What needs to be done:
Copy the items below word for word, leaving out the pictures.

Data for the task:
▼▼▼
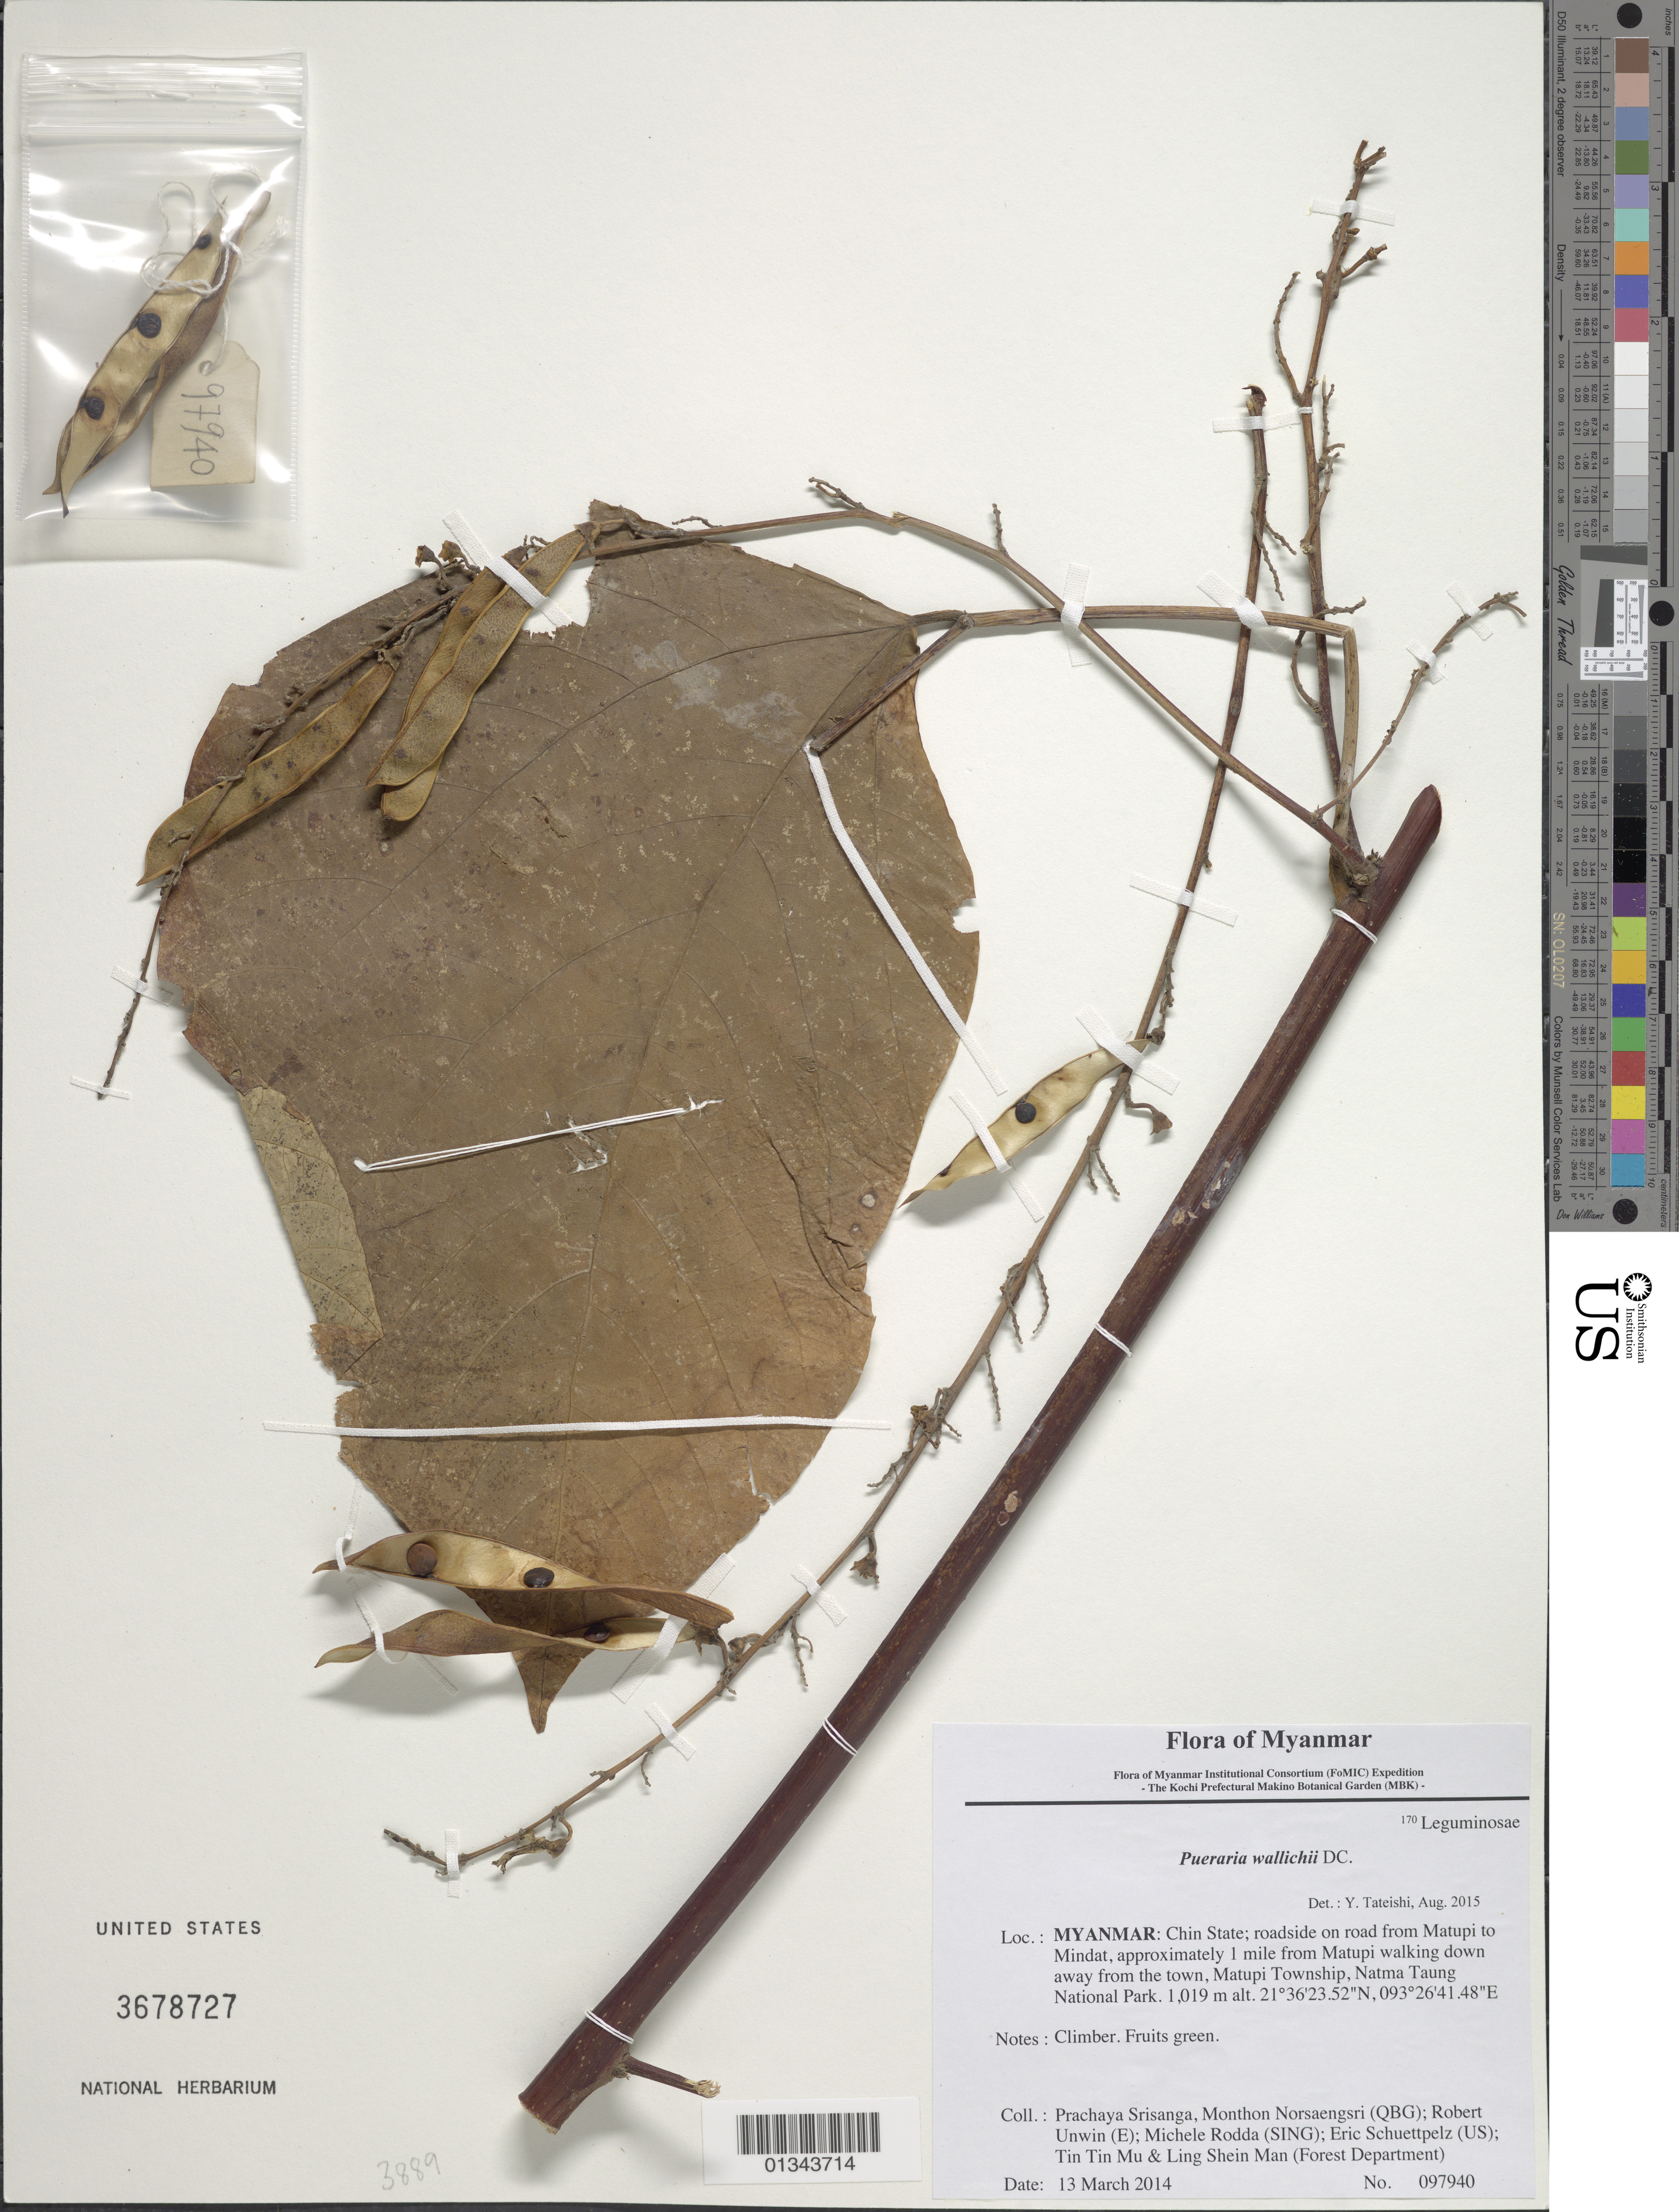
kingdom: Plantae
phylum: Tracheophyta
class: Magnoliopsida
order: Fabales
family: Fabaceae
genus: Haymondia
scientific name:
▲▲▲
Response:
kingdom: Plantae
phylum: Tracheophyta
class: Magnoliopsida
order: Fabales
family: Fabaceae
genus: Haymondia
scientific name:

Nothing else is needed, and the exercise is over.